◆ Task goal
Rewrite the part of the woodturning passage that begins with "I do all of" and ends with "as a vendor.", putting "manufacturer" wherever "supplier" appears.

#### Exercise passage ####

I also picked up some flame box elder that I discovered in a brush pile along side one of the back country roads. I actually had to go and buy a chain saw to get that tree. When I first saw the butt of the log I thought it was another maple, but when I cut the first section to load, I discovered the flame in the wood... Box elder is normally a pale yellowish wood that is relatively soft and not useful as a timber, but turns beautifully. The flame is a fungus in the wood that makes red blotches in the wood... this log had a flame in the center that looked almost like a Phoenix rising.
As I've collected wood, I have a huge pile of wood behind my shop. I'm trying to get the pile cut into turning blanks and getting them stored in my shop and on a drying rack. I have Cherry, Hackberry, Cedar, Maple, Box elder, Mimosa, Oak, Elm, Willow, Bradford Pear and others I can't recall right now. If I had to choose a favorite wood in that list, I would probably choose either the Flame Box Elder or the Spalted Maple.
My shop is pretty well organized... I have an area that is an open work area more or less in a circle with the lathes on one end, with work benches circling the open area. This takes up about 1/2 the shop... the other half has wood storage racks, and some tool storage, plus my table saw, band saw and a chop/miter saw.
I do all of my creative process in the shop... I turn whatever I'm turning at the moment... bowls, hollow forms, peppermills, pens, etc… including the finishing. I love the turning part and do the sanding and finishing as part of the process... my favorite part is the turning.
I have a new collection of woods that I actually bought to make some new style pepper mills. I have two or three of those in process as well as some bowls. The new woods a multi-color laminate wood. I am doing a test of the woods to see how they will work and then have been in conversation with the supplier to perhaps represent the company in this area as a vendor.

#### Given information ####

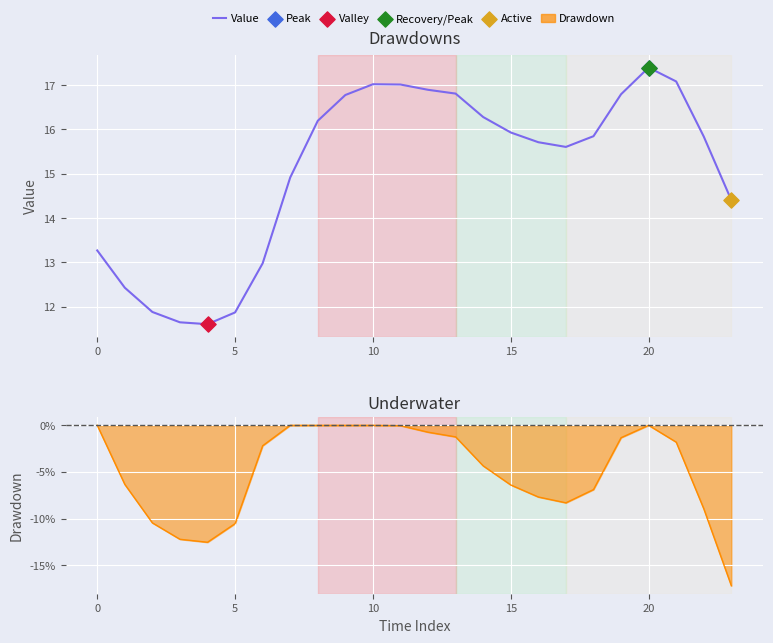

What is the ratio of the value at 5 to the value at 10?

0.7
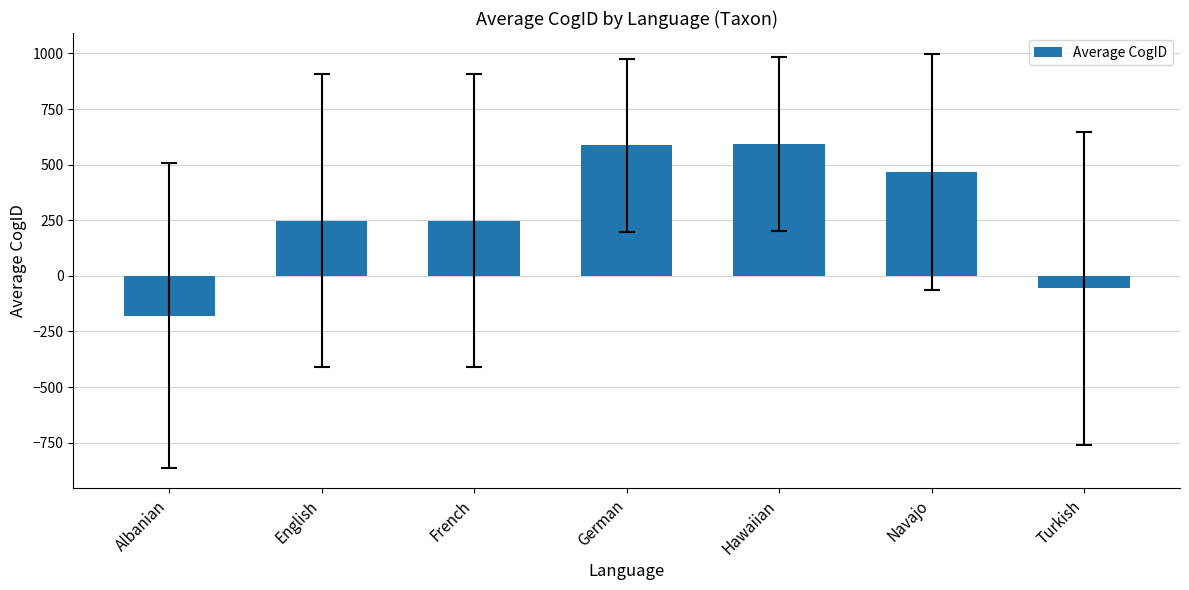

Is it true that the value at French is 248.7?

True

####

◆ Response area
I do all of my creative process in the shop... I turn whatever I'm turning at the moment... bowls, hollow forms, peppermills, pens, etc… including the finishing. I love the turning part and do the sanding and finishing as part of the process... my favorite part is the turning.
I have a new collection of woods that I actually bought to make some new style pepper mills. I have two or three of those in process as well as some bowls. The new woods a multi-color laminate wood. I am doing a test of the woods to see how they will work and then have been in conversation with the manufacturer to perhaps represent the company in this area as a vendor.